Górnik Zabrze. Trenują i podpisują

Zabrzanie w pocie czoła przygotowują się do nowego sezonu. Duża grupa zawodników przedłużyła też swoje umowy z klubem.


Z końcem czerwca, a więc już za kilka dni, umowy kończą się sporej, bo aż 11 osobowej grupie zawodników Górnika. Z częścią z nich klub już się pożegnał.

Cieszy się z nowej umowy

W nowym sezonie nie zobaczymy już w Zabrzu takich zawodników, jak jednego z najlepszych w ostatnich latach bramkarzy na naszych boiskach Martina Chudego. Nie będzie też jego rodaka Romana Prochazki, który zakotwiczy w Spartaku Trnava. Klub pożegnał też innych zagranicznych graczy, a mianowicie Giannisa Masourasa oraz Richmonda Boakye.

Ze sporą ilością, w większości młodych zawodników, kontrakty zostały jednak przedłużone. W tej grupie była przede wszystkim trójka, która „błysnęła” w rundzie wiosennej, a więc Dariusz Pawłowski, Michał Rostkowski czy Aleksander Paluszek. Ten pierwszy swój kontrakt przedłużył o rok, jest w nim opcja przedłużenia umowy o kolejny sezon.

Pawłowski, po tym co pokazywał w końcówce poprzedniego sezonu, gdzie „wygryzł” ze składu Masourasa, ma w nowych rozgrywkach poważne szanse na granie od dechy do dechy, tym bardziej, że jak da się słyszeć, a o czym już pisaliśmy, wiele wskazuje na to, że w nowym sezonie nowy szkoleniowiec „górników”, którym jest Jan Urban, będzie preferował grę nie trójką, a czwórką defensorów, tak jak to było wcześniej.

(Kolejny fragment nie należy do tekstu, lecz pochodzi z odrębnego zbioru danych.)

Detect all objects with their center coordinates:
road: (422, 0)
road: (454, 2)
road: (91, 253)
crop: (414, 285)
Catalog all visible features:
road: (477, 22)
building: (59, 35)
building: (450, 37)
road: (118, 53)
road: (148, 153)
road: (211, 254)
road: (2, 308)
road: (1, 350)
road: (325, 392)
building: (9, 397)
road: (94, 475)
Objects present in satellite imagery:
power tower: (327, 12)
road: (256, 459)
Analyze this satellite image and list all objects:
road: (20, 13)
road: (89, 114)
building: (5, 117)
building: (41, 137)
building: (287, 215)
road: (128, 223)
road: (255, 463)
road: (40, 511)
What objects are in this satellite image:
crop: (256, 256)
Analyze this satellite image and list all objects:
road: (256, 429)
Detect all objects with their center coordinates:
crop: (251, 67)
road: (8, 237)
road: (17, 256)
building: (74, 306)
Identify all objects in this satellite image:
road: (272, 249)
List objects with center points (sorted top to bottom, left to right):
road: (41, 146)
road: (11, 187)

Co do Rostkowskiego, to kontrakt został przedłużony o dwa lata. Natomiast w przypadku 20-letniego Paluszka aż o trzy, do końca czerwca 2024 roku. Pochodzący z Wrocławia zawodnik trafił do Zabrza latem 2019 roku, kiedy w Górniku znaleźli się też tacy gracze, jak Alasana Manneh czy Erik Janża, którzy stanowią teraz o sile zabrzan.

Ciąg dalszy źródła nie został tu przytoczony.